Europe itself also faces issues regarding political leadership, economics, secularization, immigration, birth-rate, etc. The Order in Europe provides a vast service to the local church through its diverse ministries in parishes, schools, sanctuaries and often quite remarkable service to the poor. The members of the provinces have to address the question of declining church attendance, lack of vocations, closure or “clustering” of parish communities, and pastoral service. Those in formation and the number of vocations are small. Many of the younger Carmelites in Europe see a new vision for the future and this is a challenge for provinces and for inter-provincial cooperation at all levels. These times are very challenging and European Carmelites too must look to the renewal of the face of the Order especially through our spirituality, charism, and new expressions of Carmelite presence in the old world. To this end many inter-province meeting take place in the three regions of Europe (Northern European Region, Iberian Region and with the recent meeting of the provincials of Italy and Malta, the reestablishment of an Italy/Malta Region).
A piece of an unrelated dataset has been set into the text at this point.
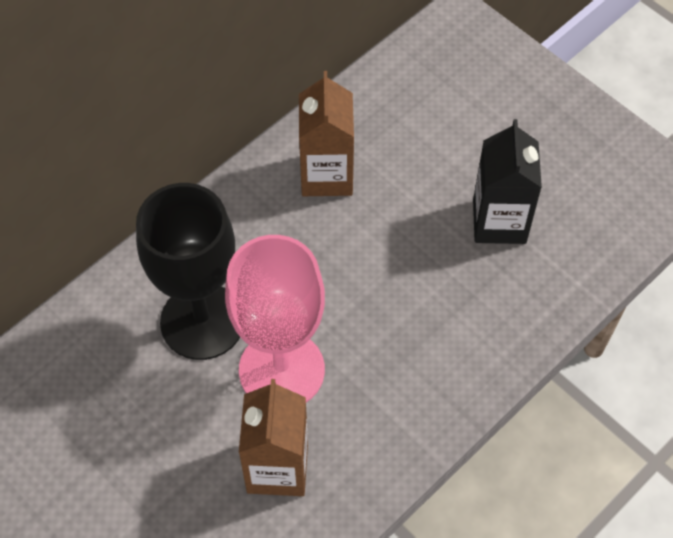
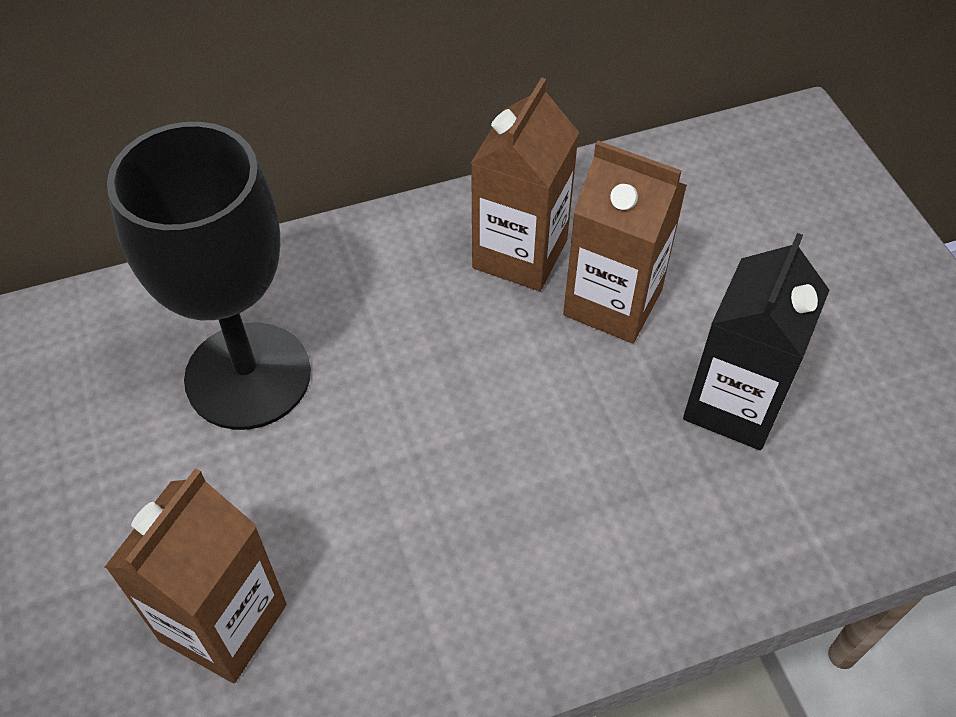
camera: 25 degrees right, 5 degrees down
pink goblet [225,235,325,402] -> none
none -> brown carton [563,141,687,343]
The Carmelite Youth European Pilgrimage of Hope in 2010 has opened the way for a renewal of engagement with our young people and many provinces have set about building anew its pastoral involvement with young people. A number of provinces already have a well-developed youth ministry who offer help to young people and give them an opportunity to support the mission Carmel in Europe and around the world. This is in tune with the Six Year Plan of the General Curia: “Development of the a European policy of youth, forms of youth association and direct involvement by our laity.” Youth ministry will be given special attention in the coming years in the European area.